• [Work order] How many lines in the entries below contain the word "voltage"? Reply with the number alone.

§ §

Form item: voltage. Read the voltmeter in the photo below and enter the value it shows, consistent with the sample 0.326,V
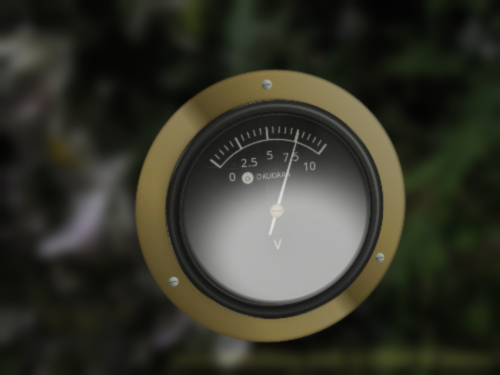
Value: 7.5,V
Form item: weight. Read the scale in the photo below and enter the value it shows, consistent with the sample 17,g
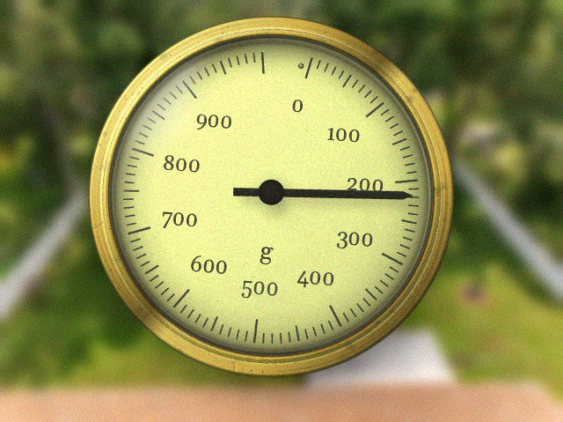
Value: 220,g
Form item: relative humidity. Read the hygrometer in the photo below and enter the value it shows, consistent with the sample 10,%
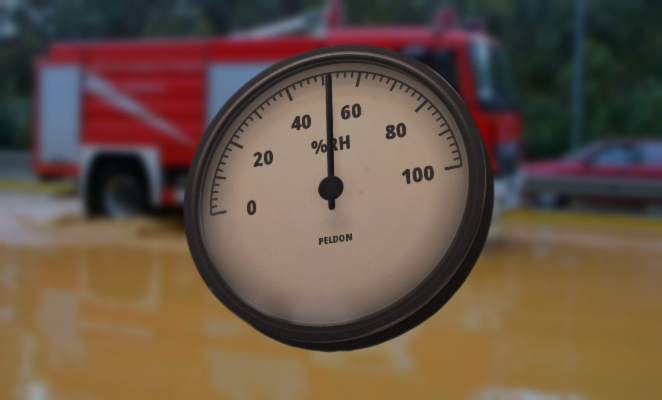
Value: 52,%
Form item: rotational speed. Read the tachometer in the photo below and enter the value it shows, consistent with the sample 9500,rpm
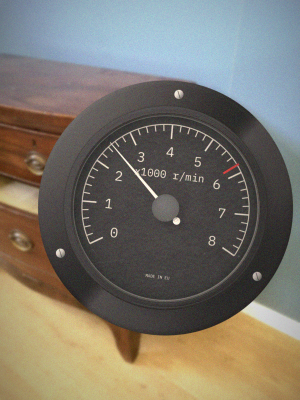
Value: 2500,rpm
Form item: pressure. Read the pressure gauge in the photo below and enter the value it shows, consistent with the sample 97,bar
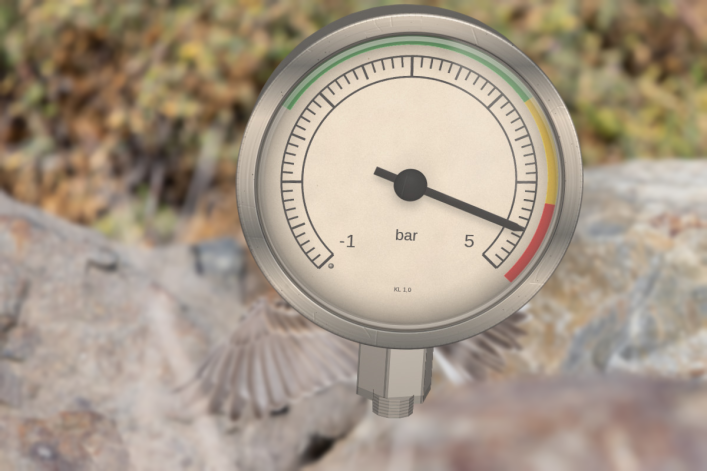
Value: 4.5,bar
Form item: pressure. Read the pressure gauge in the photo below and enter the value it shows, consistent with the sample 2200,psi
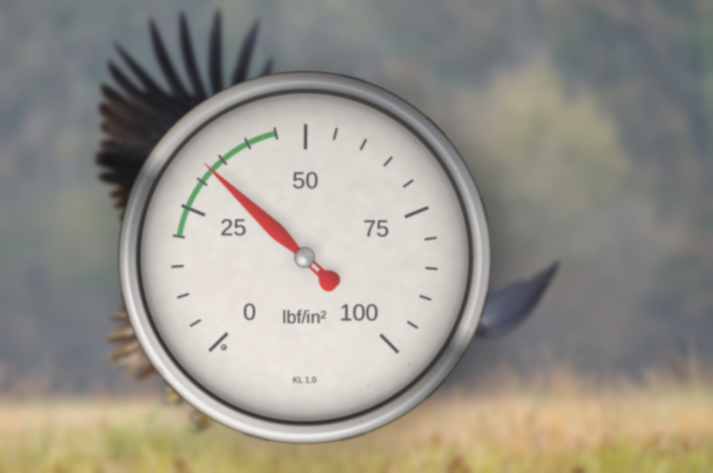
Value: 32.5,psi
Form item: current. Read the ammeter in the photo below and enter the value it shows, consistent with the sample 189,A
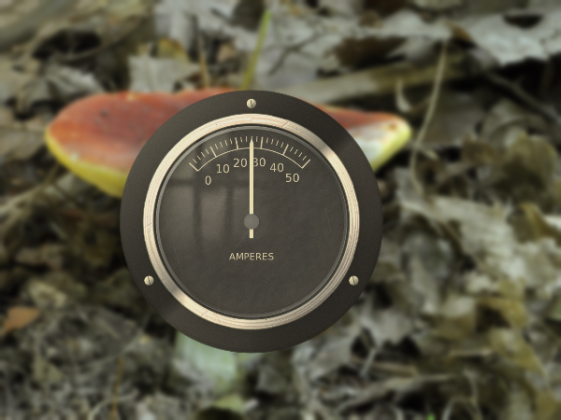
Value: 26,A
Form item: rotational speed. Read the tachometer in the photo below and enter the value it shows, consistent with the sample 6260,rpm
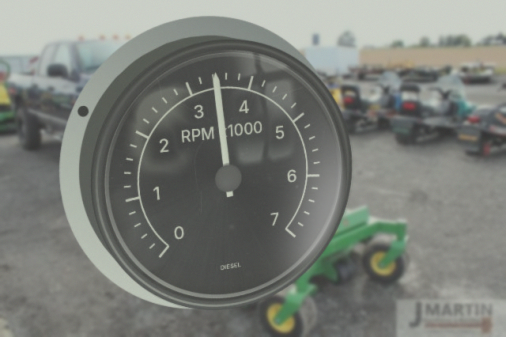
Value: 3400,rpm
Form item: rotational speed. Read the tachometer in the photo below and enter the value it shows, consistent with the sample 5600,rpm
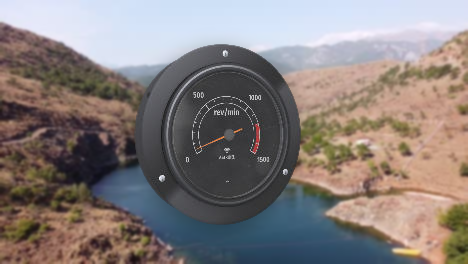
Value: 50,rpm
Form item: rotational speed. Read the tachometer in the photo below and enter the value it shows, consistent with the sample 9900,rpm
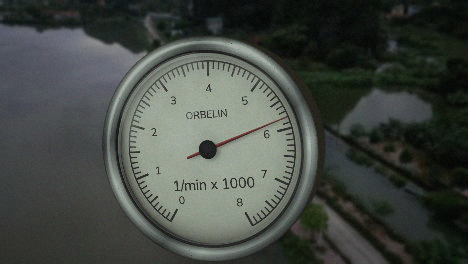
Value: 5800,rpm
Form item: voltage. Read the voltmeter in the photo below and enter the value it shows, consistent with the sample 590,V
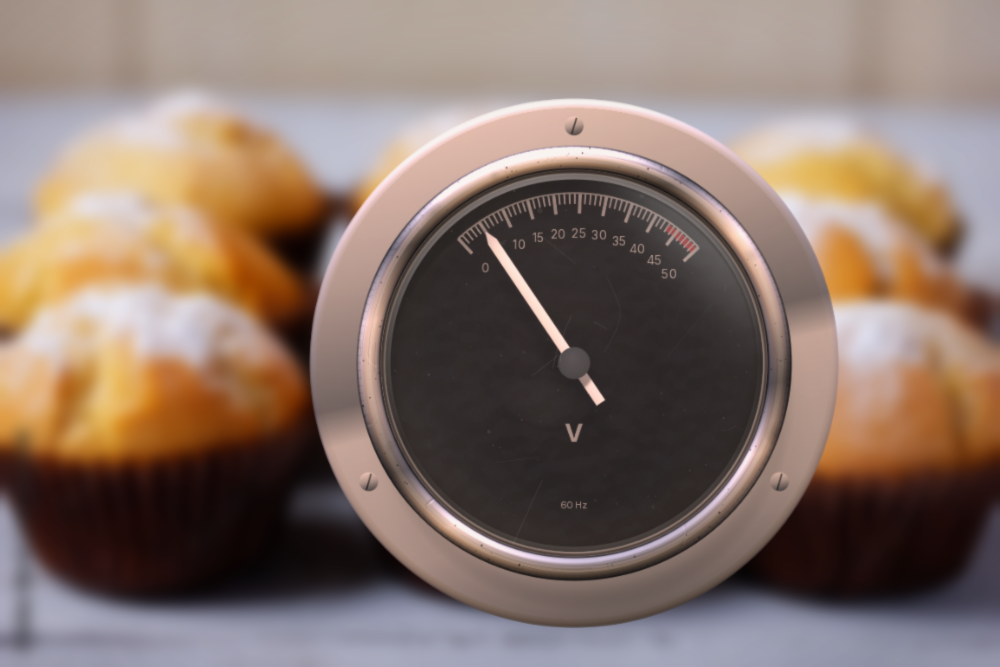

§ §

• [Result of this exercise] 2